▶ SOURCE TEXT:
It is not yet fixed, I'm working on it (sorry, for not mentioning this). Presumably it will be fixed in JChem 5.2.2. The version I use also generates two products sets, I attached the image of the second one.












bobgr wrote:










I suggest that you make an option for the user to turn off this automatic correction.  I agree that it should be on by default, but there are some reactions that are so rigidly stereospecific that they would rather generate no product at all than a low-energy diastereomer of a high-energy "expected" product.
 



Thanks for the suggestion, we will discuss it.


Zsolt

User 870ab5b546

05-02-2010 15:03:06

Hi, has this bug been fixed?  What about the option to return no product rather than one with a stereochemical "correction"?

ChemAxon e08c317633

11-02-2010 12:51:06










bobgr wrote:

Hi, has this bug been fixed?  What about the option to return no product rather than one with a stereochemical "correction"?



Yes, it has been fixed. 5.3.0.2 version generates only one product:


$ react -r r2.mrv "CC[C@]1(C)O[C@@H]1C"
CC\C(C)=C\C


Optionally turning off any automatic correction is a reasonable thing to do. We will implement also this (presumably in JChem 5.4).


Zsolt

▶ PROBLEM STATEMENT: Translate this sentence from the forum thread above into Spanish: "Optionally turning off any automatic correction is a reasonable thing to do."

▶ PROVIDED MATERIAL:
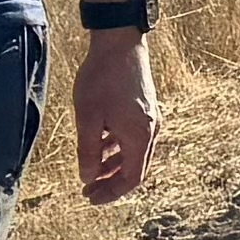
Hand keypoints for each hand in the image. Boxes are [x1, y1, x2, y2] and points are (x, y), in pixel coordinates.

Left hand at [75, 39, 158, 202]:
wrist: (119, 42)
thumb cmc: (102, 78)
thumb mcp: (88, 117)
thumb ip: (88, 151)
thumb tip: (87, 176)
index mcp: (140, 136)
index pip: (131, 178)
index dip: (111, 192)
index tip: (89, 196)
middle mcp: (152, 130)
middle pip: (135, 169)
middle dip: (111, 182)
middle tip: (88, 189)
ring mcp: (151, 118)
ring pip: (135, 153)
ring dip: (114, 165)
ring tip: (92, 171)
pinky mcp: (146, 107)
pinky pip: (135, 138)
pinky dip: (119, 148)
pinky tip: (101, 145)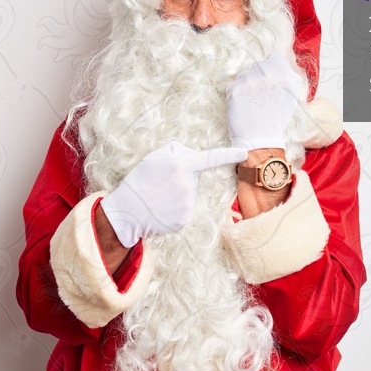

▶ WORKED SOLUTION: Desactivar opcionalmente cualquier corrección automática es algo razonable.